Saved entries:
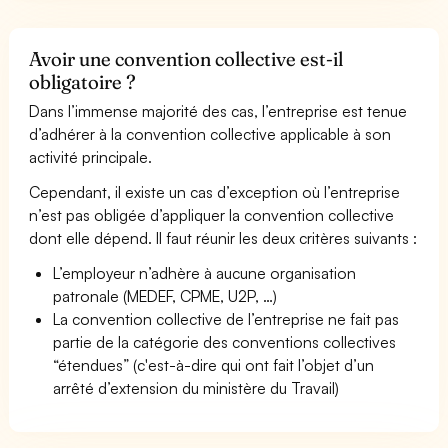
Avoir une convention collective est-il
obligatoire ?
Dans l’immense majorité des cas, l’entreprise est tenue
d’adhérer à la convention collective applicable à son
activité principale.
Cependant, il existe un cas d’exception où l’entreprise
n’est pas obligée d’appliquer la convention collective
dont elle dépend. Il faut réunir les deux critères suivants :
L’employeur n’adhère à aucune organisation
patronale (MEDEF, CPME, U2P, …)
La convention collective de l’entreprise ne fait pas
partie de la catégorie des conventions collectives
“étendues” (c'est-à-dire qui ont fait l’objet d’un
arrêté d’extension du ministère du Travail)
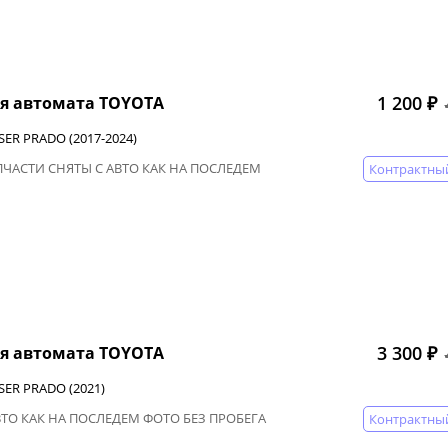
1 200 ₽
я автомата TOYOTA
SER PRADO (2017-2024)
АПЧАСТИ СНЯТЫ С АВТО КАК НА ПОСЛЕДЕМ
Контрактны
3 300 ₽
я автомата TOYOTA
SER PRADO (2021)
ВТО КАК НА ПОСЛЕДЕМ ФОТО БЕЗ ПРОБЕГА
Контрактны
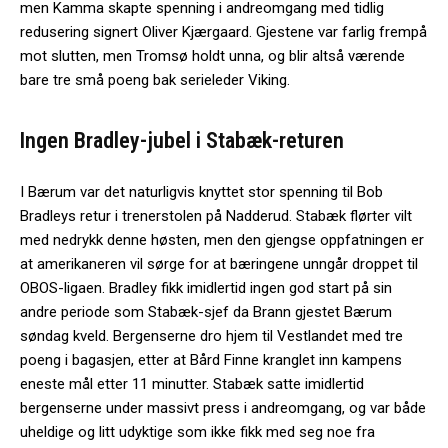
men Kamma skapte spenning i andreomgang med tidlig
redusering signert Oliver Kjærgaard. Gjestene var farlig frempå
mot slutten, men Tromsø holdt unna, og blir altså værende
bare tre små poeng bak serieleder Viking.
Ingen Bradley-jubel i Stabæk-returen
I Bærum var det naturligvis knyttet stor spenning til Bob
Bradleys retur i trenerstolen på Nadderud. Stabæk flørter vilt
med nedrykk denne høsten, men den gjengse oppfatningen er
at amerikaneren vil sørge for at bæringene unngår droppet til
OBOS-ligaen. Bradley fikk imidlertid ingen god start på sin
andre periode som Stabæk-sjef da Brann gjestet Bærum
søndag kveld. Bergenserne dro hjem til Vestlandet med tre
poeng i bagasjen, etter at Bård Finne kranglet inn kampens
eneste mål etter 11 minutter. Stabæk satte imidlertid
bergenserne under massivt press i andreomgang, og var både
uheldige og litt udyktige som ikke fikk med seg noe fra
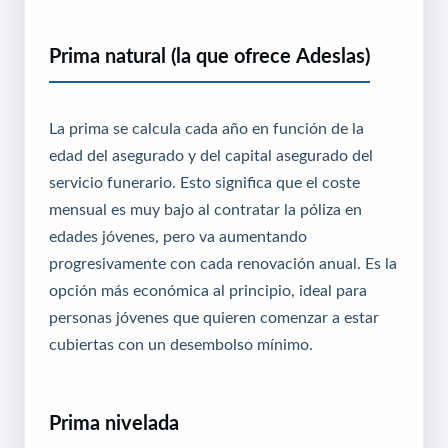
Prima natural (la que ofrece Adeslas)
La prima se calcula cada año en función de la
edad del asegurado y del capital asegurado del
servicio funerario. Esto significa que el coste
mensual es muy bajo al contratar la póliza en
edades jóvenes, pero va aumentando
progresivamente con cada renovación anual. Es la
opción más económica al principio, ideal para
personas jóvenes que quieren comenzar a estar
cubiertas con un desembolso mínimo.
Prima nivelada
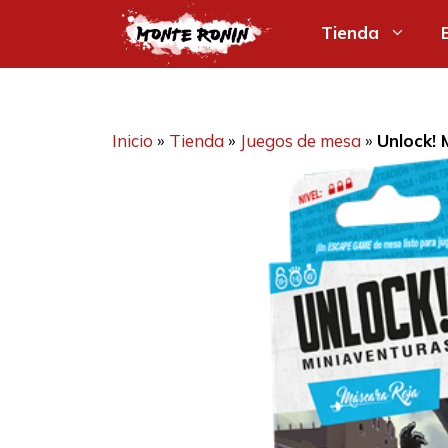
Saltar
Tienda
al
contenido
Inicio
»
Tienda
»
Juegos de mesa
»
Unlock! 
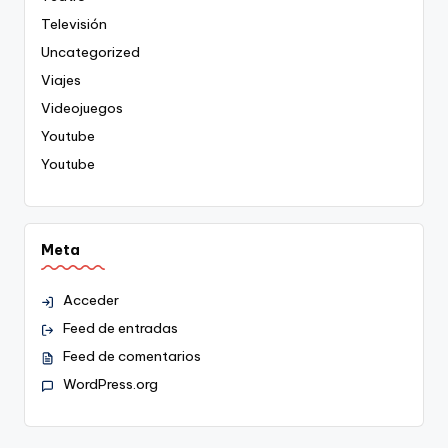
Televisión
Uncategorized
Viajes
Videojuegos
Youtube
Youtube
Meta
Acceder
Feed de entradas
Feed de comentarios
WordPress.org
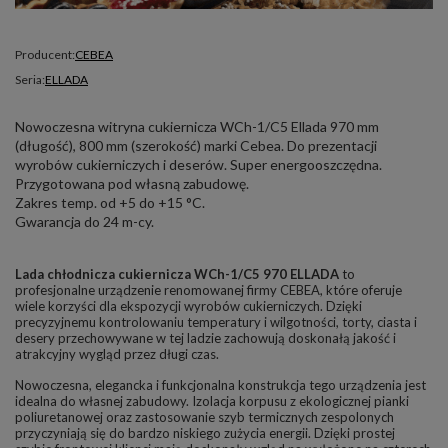
Producent:
CEBEA
Seria:
ELLADA
Nowoczesna witryna cukiernicza WCh-1/C5 Ellada 970 mm
(długość), 800 mm (szerokość) marki Cebea. Do prezentacji
wyrobów cukierniczych i deserów. Super energooszczędna.
Przygotowana pod własną zabudowę.
Zakres temp. od +5 do +15 °C.
Gwarancja do 24 m-cy.
Lada chłodnicza cukiernicza WCh-1/C5 970 ELLADA
to
profesjonalne urządzenie renomowanej firmy CEBEA, które oferuje
wiele korzyści dla ekspozycji wyrobów cukierniczych. Dzięki
precyzyjnemu kontrolowaniu temperatury i wilgotności, torty, ciasta i
desery przechowywane w tej ladzie zachowują doskonałą jakość i
atrakcyjny wygląd przez długi czas.
Nowoczesna, elegancka i funkcjonalna konstrukcja tego urządzenia jest
idealna do własnej zabudowy. Izolacja korpusu z ekologicznej pianki
poliuretanowej oraz zastosowanie szyb termicznych zespolonych
przyczyniają się do bardzo niskiego zużycia energii. Dzięki prostej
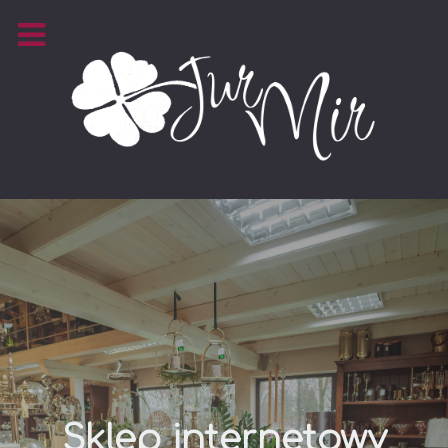
Sklep internetowy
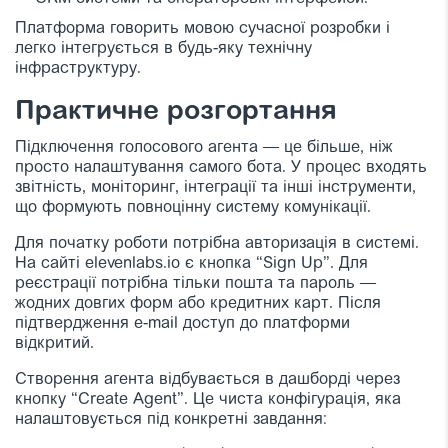
Платформа говорить мовою сучасної розробки і
легко інтегрується в будь-яку технічну
інфраструктуру.
Практичне розгортання
Підключення голосового агента — це більше, ніж
просто налаштування самого бота. У процес входять
звітність, моніторинг, інтеграції та інші інструменти,
що формують повноцінну систему комунікації.
Для початку роботи потрібна авторизація в системі.
На сайті elevenlabs.io є кнопка “Sign Up”. Для
реєстрації потрібна тільки пошта та пароль —
жодних довгих форм або кредитних карт. Після
підтвердження e-mail доступ до платформи
відкритий.
Створення агента відбувається в дашборді через
кнопку “Create Agent”. Це чиста конфігурація, яка
налаштовується під конкретні завдання:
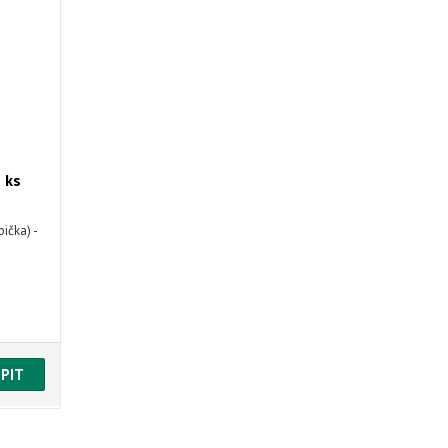
 ks
ička) -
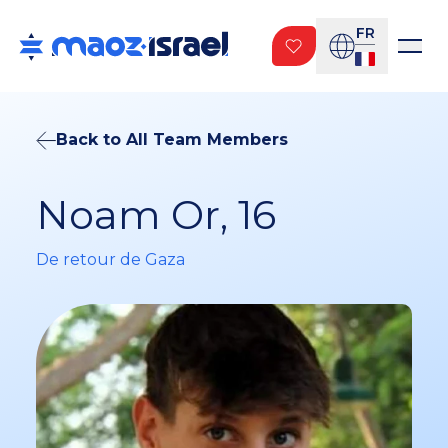
FR
Back to All Team Members
Noam Or, 16
De retour de Gaza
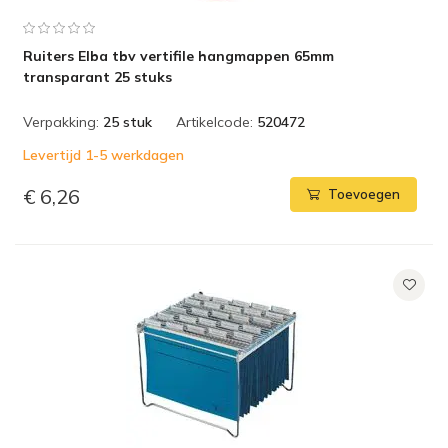
Ruiters Elba tbv vertifile hangmappen 65mm
transparant 25 stuks
Verpakking:
25 stuk
Artikelcode:
520472
Levertijd 1-5 werkdagen
€ 6,26
Toevoegen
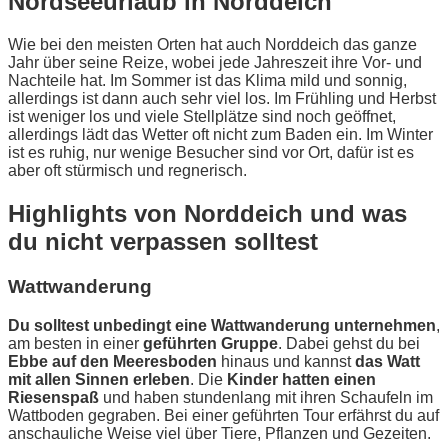
Nordseeurlaub in Norddeich
Wie bei den meisten Orten hat auch Norddeich das ganze
Jahr über seine Reize, wobei jede Jahreszeit ihre Vor- und
Nachteile hat. Im Sommer ist das Klima mild und sonnig,
allerdings ist dann auch sehr viel los. Im Frühling und Herbst
ist weniger los und viele Stellplätze sind noch geöffnet,
allerdings lädt das Wetter oft nicht zum Baden ein. Im Winter
ist es ruhig, nur wenige Besucher sind vor Ort, dafür ist es
aber oft stürmisch und regnerisch.
Highlights von Norddeich und was
du nicht verpassen solltest
Wattwanderung
Du solltest unbedingt eine Wattwanderung unternehmen
,
am besten in einer
geführten Gruppe
. Dabei gehst du bei
Ebbe auf den Meeresboden
hinaus und kannst
das Watt
mit allen Sinnen erleben
. Die
Kinder hatten einen
Riesenspaß
und haben stundenlang mit ihren Schaufeln im
Wattboden gegraben. Bei einer geführten Tour erfährst du auf
anschauliche Weise viel über Tiere, Pflanzen und Gezeiten.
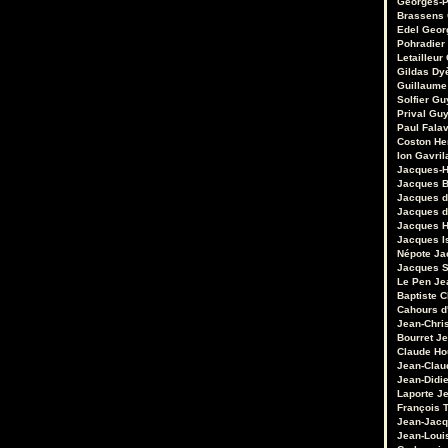
Georges-P
Brassens
Edel
Geor
Pohradier
Letailleur
Gildas Dy
Guillaume
Solfier
Gu
Prival
Guy
Paul Fala
Coston
He
Ion Gavril
Jacques-H
Jacques B
Jacques d
Jacques d
Jacques 
Jacques I
Népote
Ja
Jacques S
Le Pen
Je
Baptiste 
Cahours d
Jean-Chri
Bourret
Je
Claude Ho
Jean-Clau
Jean-Didie
Laporte
Je
François 
Jean-Jacq
Jean-Loui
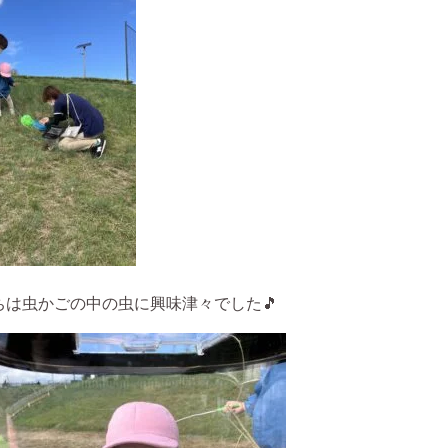
は虫かごの中の虫に興味津々でした🎵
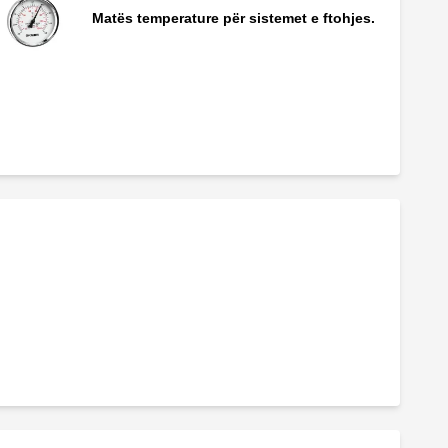
Matës temperature për sistemet e ftohjes.
Matës temperature.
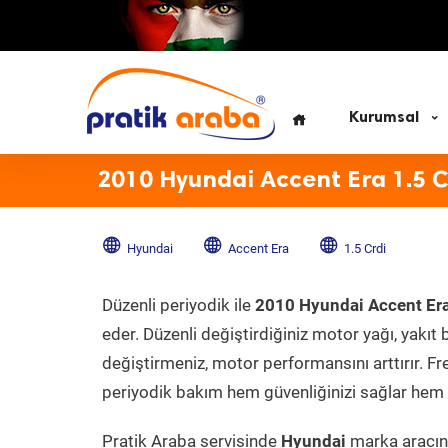
Kurumsal
2010 Hyundai Accent Era 1.5 C
Hyundai
Accent Era
1.5 Crdi
Düzenli periyodik ile
2010 Hyundai Accent Era
eder. Düzenli değiştirdiğiniz motor yağı, yakıt b
değiştirmeniz, motor performansını arttırır. Fr
periyodik bakım hem güvenliğinizi sağlar hem d
Pratik Araba servisinde
Hyundai
marka aracını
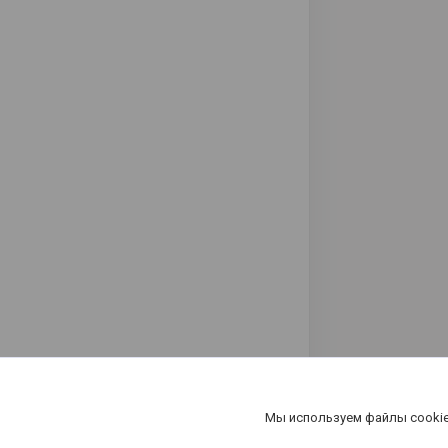
Мы используем файлы cookie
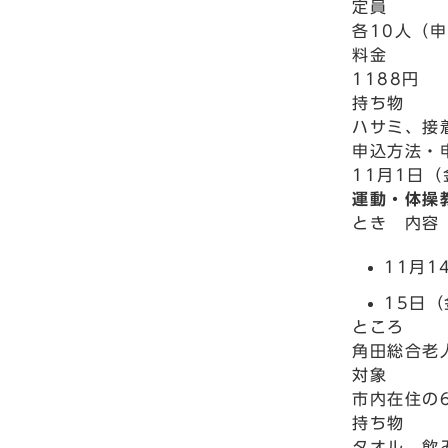
定員
各10人（
料金
1188円
持ち物
ハサミ、接
申込方法・
11月1日
運動・体操
とき 内容
11月
15日
ところ
角田総合老
対象
市内在住の
持ち物
タオル、飲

» Task instructions
In the entries above, restate word for word the lines between the one holding "d’adhérer à la" and the one holding "partie de la", inclusive, and nothing besides.

» Exercise response
d’adhérer à la convention collective applicable à son
activité principale.
Cependant, il existe un cas d’exception où l’entreprise
n’est pas obligée d’appliquer la convention collective
dont elle dépend. Il faut réunir les deux critères suivants :
L’employeur n’adhère à aucune organisation
patronale (MEDEF, CPME, U2P, …)
La convention collective de l’entreprise ne fait pas
partie de la catégorie des conventions collectives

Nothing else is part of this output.